## Избранный фрагмент

Айвазовский Иван Константинович - Восход солнца в Феодосии
 Море- доминанта феодосийского пейзажа, и даже странно, что до Айвазовского в этом городе не появились известные маринисты. Художники были, наверное, но лишь он сумел увидеть в морской воде многослойные метафоры и верность натуре поднял до артистичности и поэзии.
Видимо, Место ждет своего художника, а дождавшись, сливается с ним в творческом единстве. Морю нужен был соавтор, и появился Айвазовский.
Староста Феодосийского базара, армянин из Галичины Гевор Айвазян предпочитал именовать себя  Константином Гайвазовским. А его младшего сына Ованеса, родившегося 29(17) июля 1817 года русские феодосийцы стали называть Иваном. Но для соплеменников навсегда остался Ованесом Айвазяном так подписывал он свои письма на армянском языке, а порой и картины.

## Задание A
Каким именем, согласно фрагменту об Айвазовском, предпочитал называть себя староста Феодосийского базара Гевор Айвазян?
## Задание B
Воспроизведите без изменений часть фрагмента об Айвазовском, начиная со слов «Айвазовский Иван Константинович» и заканчивая словами «и появился Айвазовский.».
## Задание C
Продолжите фрагмент об Айвазовском, начав сразу после его последнего предложения.

## Собранные данные
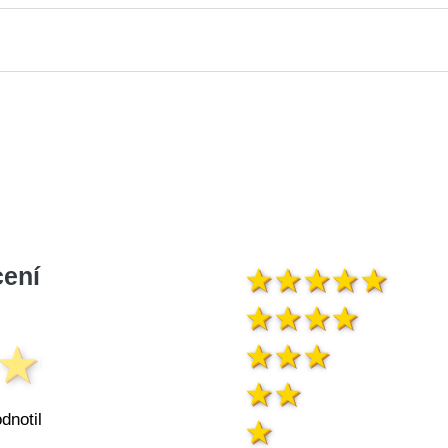
ení
dnotil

## Ответ на задание A
Константином Гайвазовским.

## Ответ на задание B
Айвазовский Иван Константинович - Восход солнца в Феодосии
 Море- доминанта феодосийского пейзажа, и даже странно, что до Айвазовского в этом городе не появились известные маринисты. Художники были, наверное, но лишь он сумел увидеть в морской воде многослойные метафоры и верность натуре поднял до артистичности и поэзии.
Видимо, Место ждет своего художника, а дождавшись, сливается с ним в творческом единстве. Морю нужен был соавтор, и появился Айвазовский.

## Ответ на задание C
В мальчике рано проявились отцовские качества: впечатлительность, цепкая память и любознательность. Только старший Гайвазовский впитывал "языки и нравы народностей, среди которых ему пришлось пожить, а младший все, что видел вокруг себя в живописном портовом городке". Работая мальчиком в кофейне он за считаные дни научился наигрывать услышанные милодии на скрипке, да так, что растроганный капитан-грек подарил ему свою. Ованес не раставался с нею всю жизнь.
Он любил рассматривать  вышивки своей матери Рэпсиме- известной в городе мастерицы. На них сплетались стебели невиданных растений, листья и бутоны складывались в волшебные узоры, жаркие алый и оранжевые цвета соседствовали с глубоким синим, солнечным желтым...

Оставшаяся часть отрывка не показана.